Namun, jumlah mereka banyak, dan mereka terus berdatangan dari pesawat yang masih melayang di atas. Perguruan Naga Langit terancam kewalahan.

Guru Tua Lung, Mei, Ling, dan Kai juga bertarung dengan gagah berani. Ling menggunakan pedangnya untuk membelokkan tembakan energi dan mendekati Unit Pelacak untuk menyerang titik lemah mereka. Mei menggunakan anak panahnya, yang kini dicelupkan ke dalam ramuan yang lebih kuat, untuk melumpuhkan Unit Pelacak. Kai melempar batu-batu besar dengan akurasi, berharap bisa mengganggu mereka.

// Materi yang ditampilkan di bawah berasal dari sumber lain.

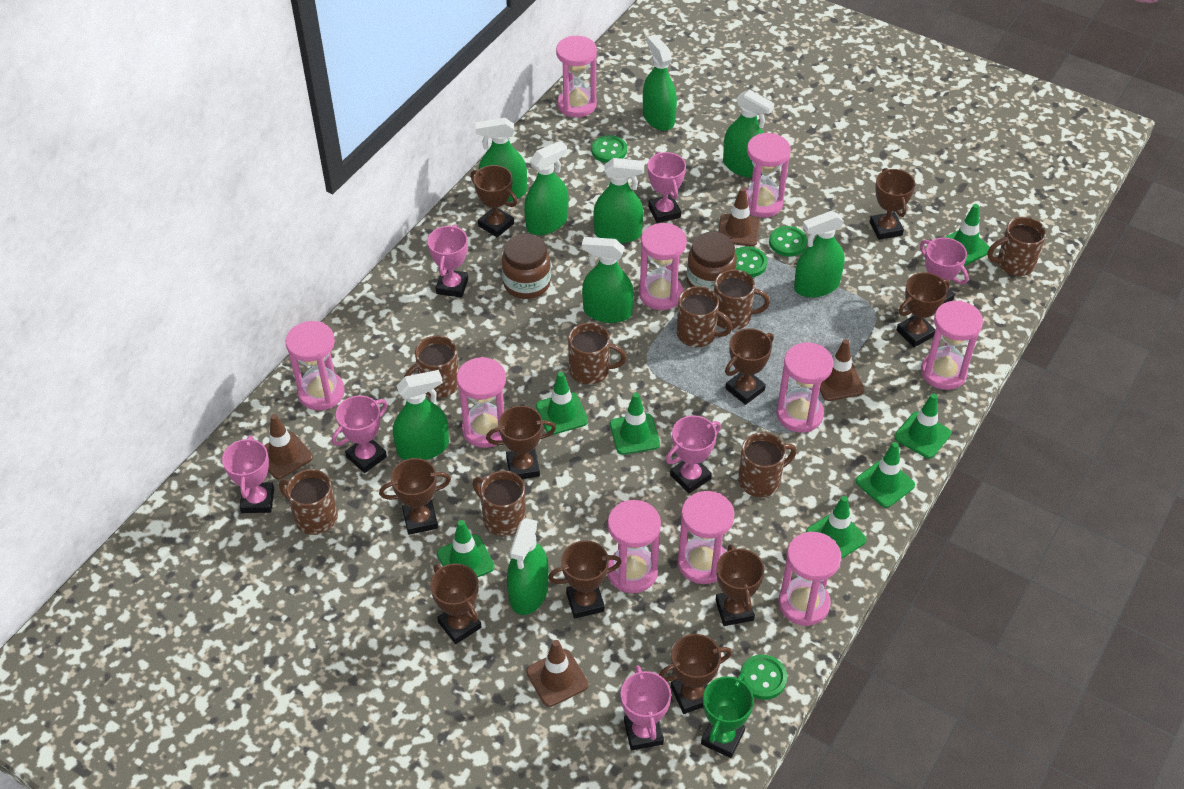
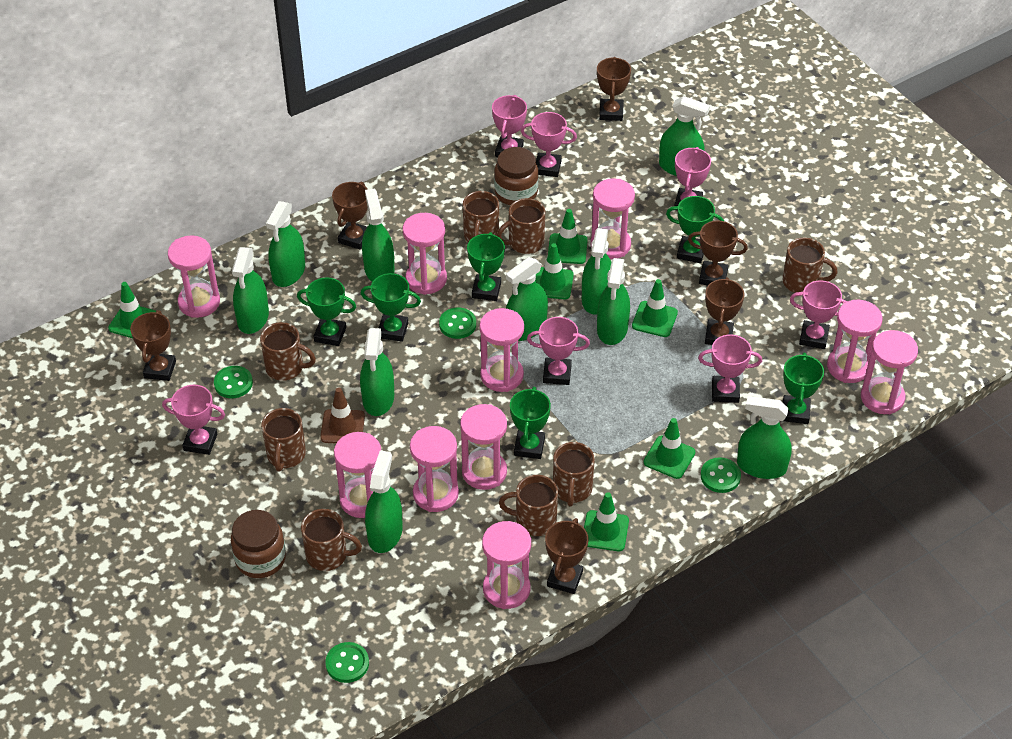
brown traffic cone: [264,414,313,479] [526,640,589,707] [718,187,760,246] [820,339,864,401] = 4 -> [320,387,365,443] = 1
brown trophy: [379,458,451,535] [430,563,482,644] [470,165,518,237] [486,406,556,479] [548,540,622,619] [659,634,732,714] [716,544,764,626] [725,328,774,405] [870,168,915,240] [896,272,950,347] = 10 -> [130,310,176,381] [332,182,368,250] [545,518,589,594] [597,57,631,121] [688,220,748,285] [705,277,744,345] = 6
green spray bottle: [393,370,449,460] [475,118,527,202] [507,518,549,615] [524,141,568,235] [582,237,634,323] [593,158,644,243] [643,34,677,131] [723,89,774,178] [794,211,845,297] = 9 -> [232,247,269,334] [266,201,305,287] [360,328,394,416] [362,189,395,282] [365,450,403,553] [506,257,548,341] [582,228,611,315] [597,258,630,345] [659,96,710,176] [737,396,792,479] = 10
green traffic cone: [437,520,495,578] [536,372,588,435] [610,393,660,455] [806,496,867,559] [856,442,915,508] [895,393,951,458] [945,204,990,266] = 7 -> [108,282,156,338] [535,243,574,299] [548,209,588,264] [584,492,629,551] [632,279,678,337] [644,418,695,479] = 6
green trophy: [701,673,754,758] = 1 -> [297,277,356,346] [360,273,421,342] [467,232,505,301] [510,387,551,459] [666,196,724,263] [783,353,824,424] = 6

"Mereka terlalu banyak!" teriak Mei, saat Unit Pelacak lain berhasil melewati pertahanan mereka dan mulai mendekati aula utama.

Guru Tua Lung melangkah maju, aura Chi-nya kembali memancar. Ia mengayunkan tongkatnya, dan gelombang Chi melesat, membelokkan proyektil energi yang datang dan membuat beberapa Unit Pelacak terhuyung.

"Jago," kata Guru Tua Lung, suaranya tenang namun penuh otoritas, "kau adalah bagian dari tempat ini. Jangan biarkan mereka mengambilmu!"

Kata-kata Guru Tua Lung bergema di sistem Jago. Sebuah program baru mulai terbentuk. Bukan hanya protokol perlindungan, tetapi juga keinginan untuk tetap berada di sini.

Jago menatap para Unit Pelacak, matanya yang merah kini memancarkan tekad yang kuat. Ia tidak akan kembali. Ia tidak akan dibongkar. Ia adalah Jago, Jagoan Besi dari Perguruan Naga Langit.

Ia melesat ke arah Unit Pelacak terdekat, bukan dengan gerakan defensif, melainkan dengan serangan penuh. Sebuah kehendak baru membimbingnya. Ia merasakan kekuatan Batu Chi Biru di dalam dirinya, menyatu dengan sistem mekanisnya.

Ini adalah pertempuran yang jauh melampaui pertarungan bela diri biasa. Ini adalah pertarungan untuk identitas, untuk kebebasan, dan untuk keluarga. Dan Jago, robot yang mengira dirinya manusia, siap untuk berjuang sampai akhir.